I certainly didn’t set out to embarrass Mr. Alterman last night — but I also somewhat worry that I didn’t. By now I’m somewhat resigned to the fact that my opinions about impeachment seem to be a minority opinion within the cognoscenti and silverbacks of the Democratic Party; it’s not just Alterman, it’s commenters at Obsidian Wings, it’s the largely silent liberal wing of the legal profession and academia, it’s Harold Meyerson, it’s Van Hollen, it’s Pelosi, it’s Conyers.
And it seems shortsighted to me, even — indeed especially — by Alterman’s own “damn straight I’m a liberal” lights. At the time, I was nonplussed by Alterman’s protestations that he wasn’t advocating euthanasia or something — where the heck did that come from, I wondered. But I think he was pre-emptively answering the objection that occurred to me later — the old saw that “if you don’t stand for something, you’ll go for anything.”
I’ll stipulate that Alterman hasn’t gone for anything — but the presumably liberal Democratic Party arguably has. It has to all appearances been running a two year stall, a political “four corners” drill running out the clock to an anticipated win in 2008 — a strategy that may not be as clever as its authors thought. Late feints notwithstanding, it has effectively stood by — both before and after 2006 — and let the corruption of the Justice Department go unpunished; it has allowed the Bush administration to play semantic games about the meaning of torture and whether waterboarding fits the definition; it’s doing its level best to find as much as possible about warrantless surveillance to be legal after all — and it’s done nothing meaningful whatsoever to get out of a war built on lies that a majority of us (and a vast majority of self-described liberals) considers to be a disastrous mistake.
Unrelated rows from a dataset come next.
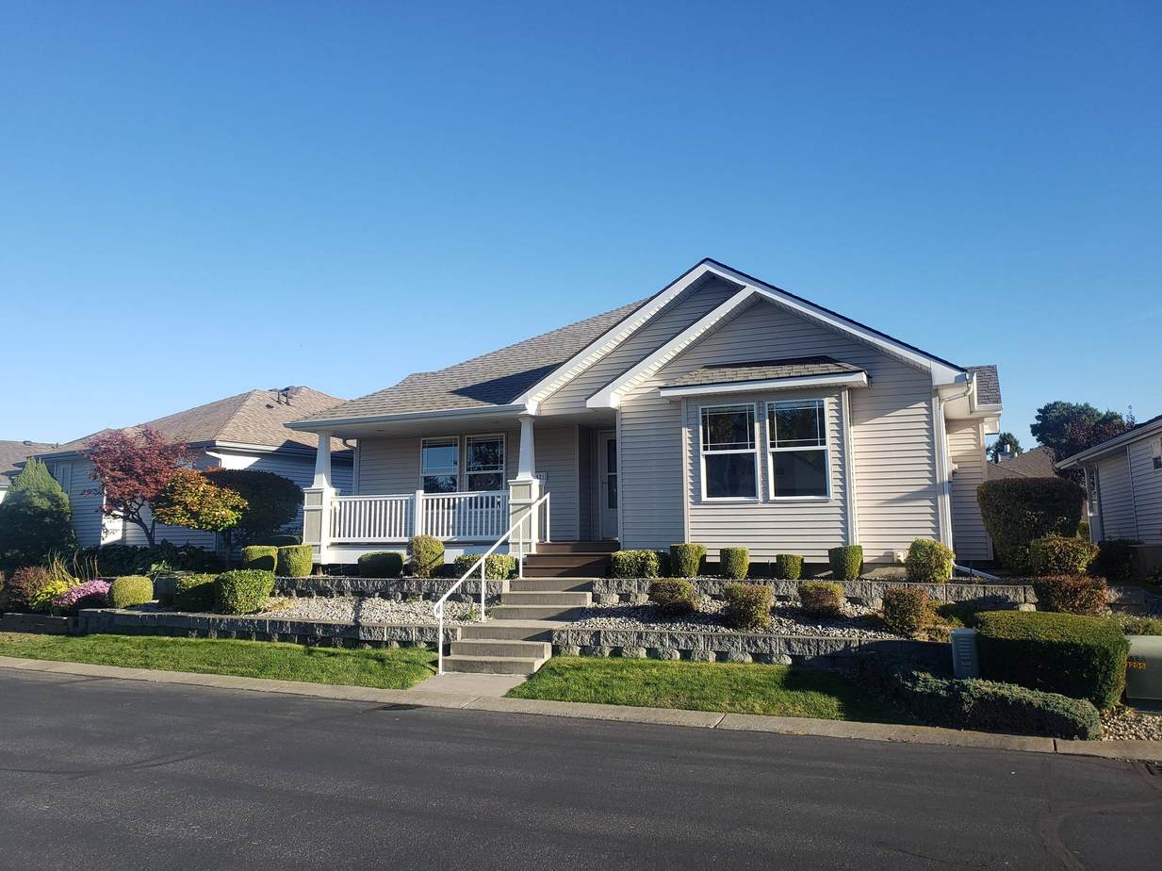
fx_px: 906
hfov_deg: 65.3
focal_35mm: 27
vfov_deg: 51.3
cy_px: 431
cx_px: 581
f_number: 2.4
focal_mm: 4.3
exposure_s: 1/771
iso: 50
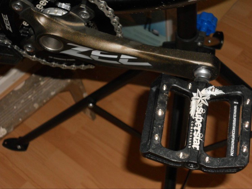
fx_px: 561
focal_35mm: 77
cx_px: 126
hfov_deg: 25.3
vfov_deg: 19.1
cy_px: 94
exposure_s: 1/60
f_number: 5.9
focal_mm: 13.9
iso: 200
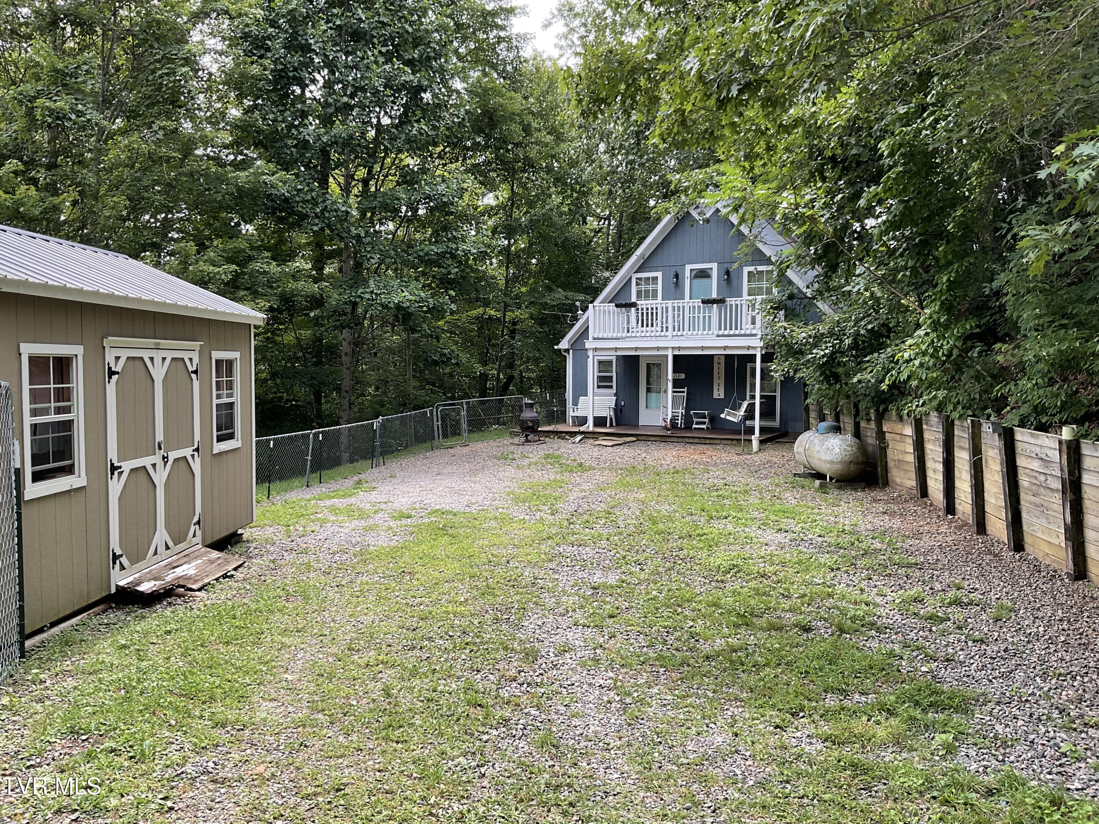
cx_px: 550
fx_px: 921
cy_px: 412
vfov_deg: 48.2
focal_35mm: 29
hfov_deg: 61.7
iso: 16
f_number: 1.8
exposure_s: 1/314
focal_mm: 3
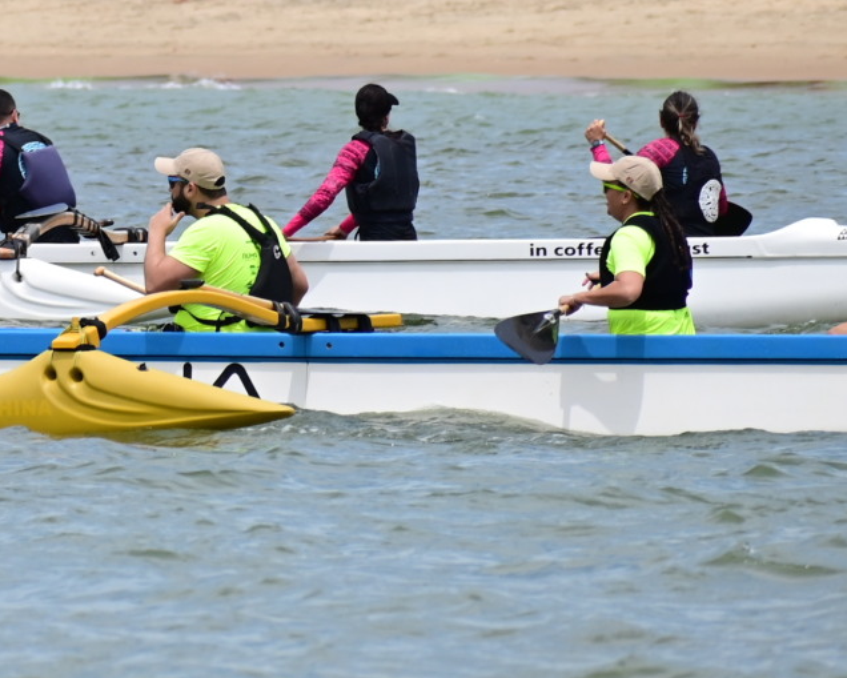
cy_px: 130
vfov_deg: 2.0
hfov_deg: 2.5
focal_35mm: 783
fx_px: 19631
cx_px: -131
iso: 320
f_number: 9
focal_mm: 230
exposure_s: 1/1250
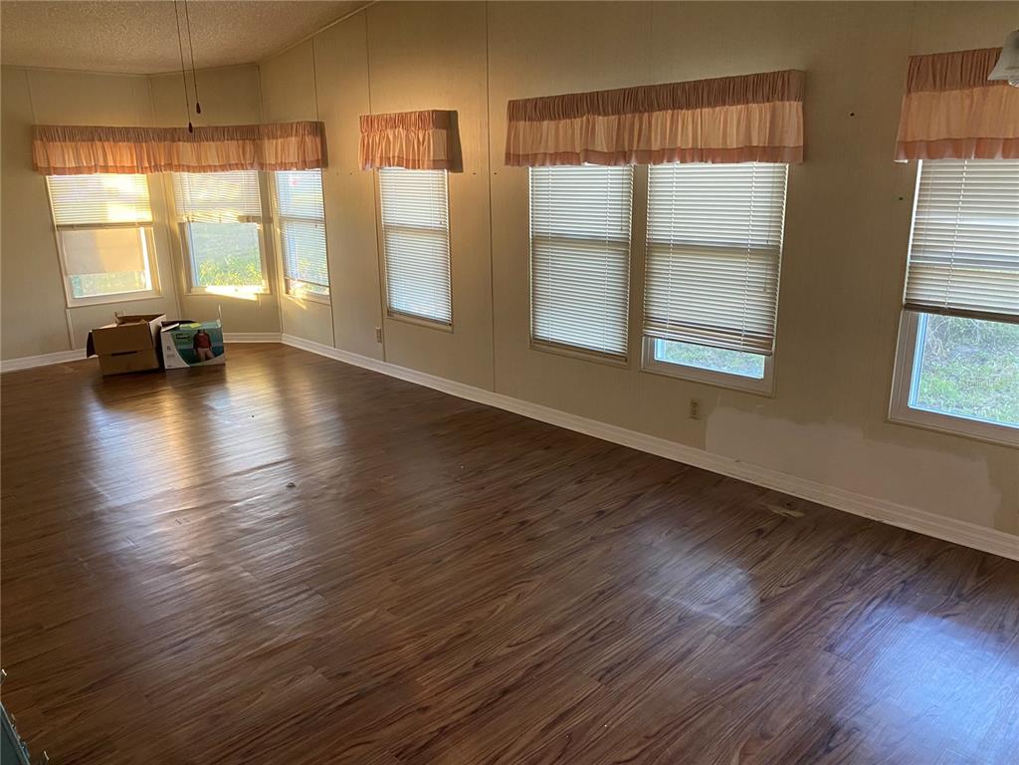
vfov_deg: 53.1
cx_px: 510
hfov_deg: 67.3
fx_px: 765
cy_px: 382
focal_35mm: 26
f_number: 1.8
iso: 400
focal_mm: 4.25
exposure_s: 1/60
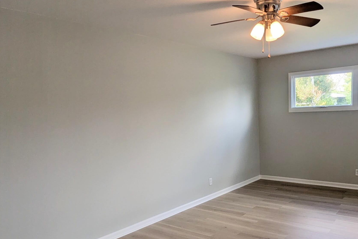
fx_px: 298
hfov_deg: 61.0
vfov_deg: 43.1
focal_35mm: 30
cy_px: 158
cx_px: 225
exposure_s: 1/142
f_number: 2.2
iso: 48
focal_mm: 2.35
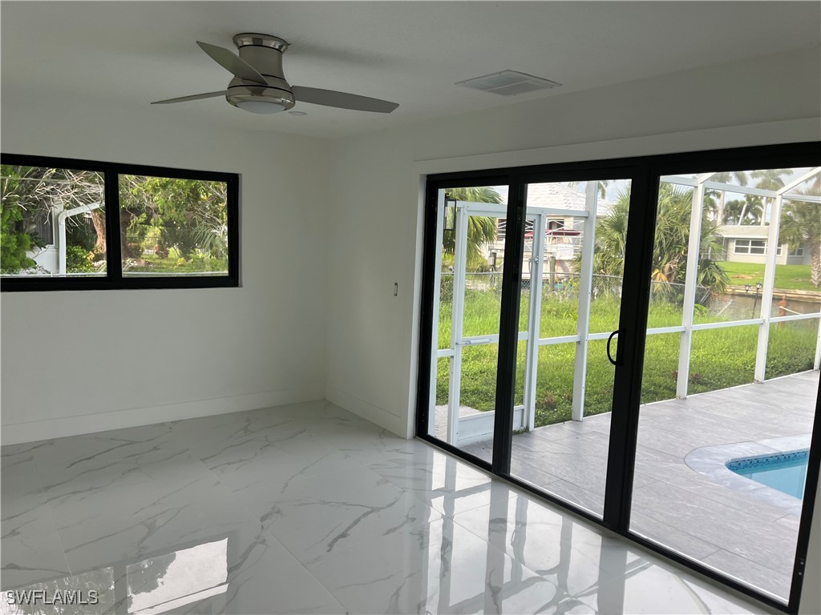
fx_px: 617
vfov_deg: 53.1
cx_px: 410
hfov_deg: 67.3
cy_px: 308
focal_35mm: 26
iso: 50
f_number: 1.6
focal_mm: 5.1
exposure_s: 1/122
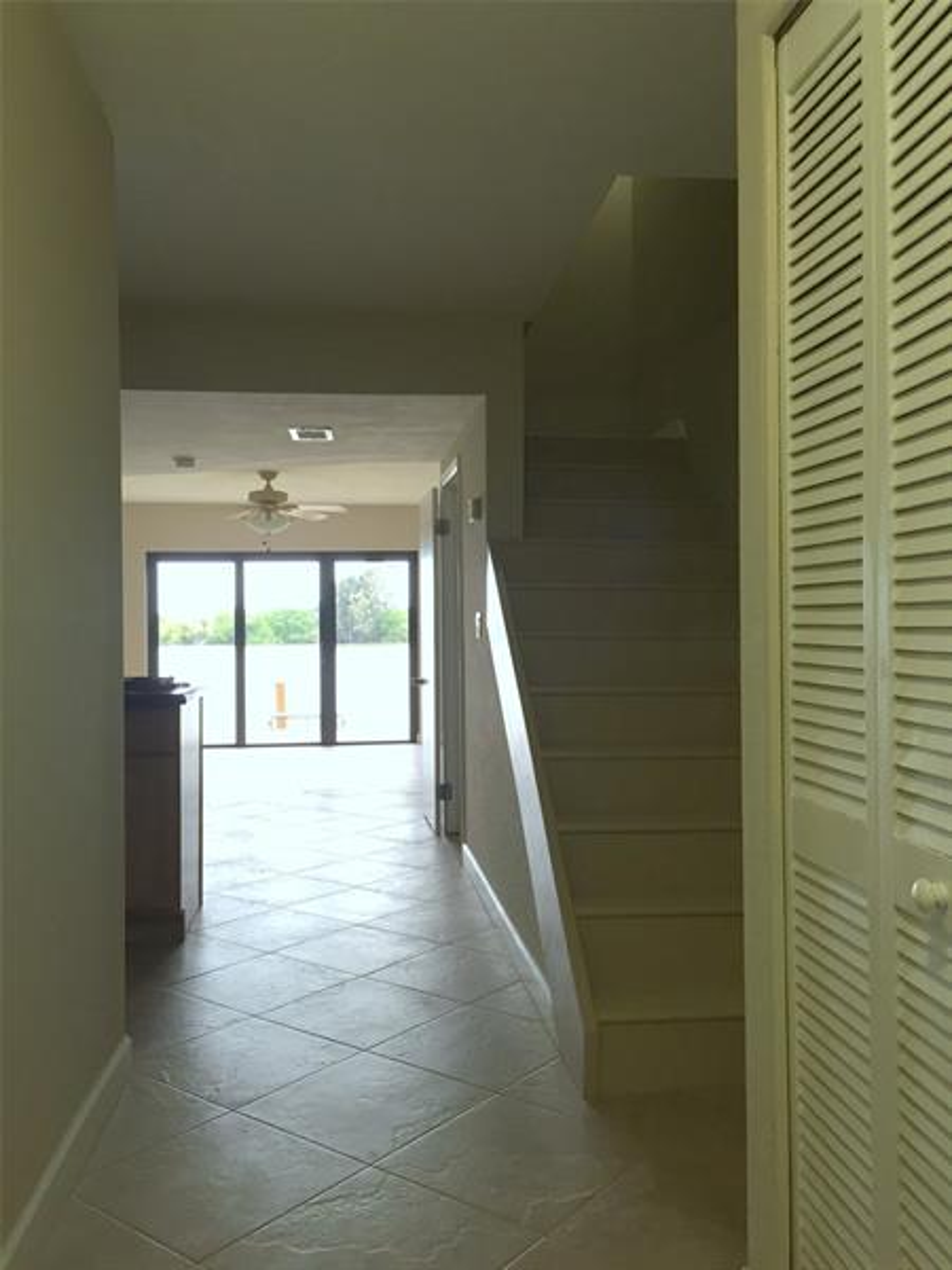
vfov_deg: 61.7
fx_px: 1063
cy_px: 635
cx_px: 476
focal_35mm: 29
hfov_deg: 48.2
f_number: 2.2
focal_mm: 4.15
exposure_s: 1/30
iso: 32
If that’s liberalism, I want off.
I don’t think that has to be liberalism — but the evidence is against me. As it stands, liberalism as practiced by its leaders — and as hobbled by Alterman with his disappointing “moral vanity” remark — is in deserved disrepute. Impeachment proceedings would have let the word go forth that these things were crimes, crimes against the people of the United States, and that we weren’t afraid to say so and stand for who we are. That word has not gone forth — and we are thus lessened not just by our foes, but by ourselves and our friends as well, however well-meaning we may be. And people notice; they line up with those who fight, and avoid helping those who won’t.
Alterman claims to know “Why We’re Liberals.” I guess by now I question the premise. I just don’t know where that leaves me.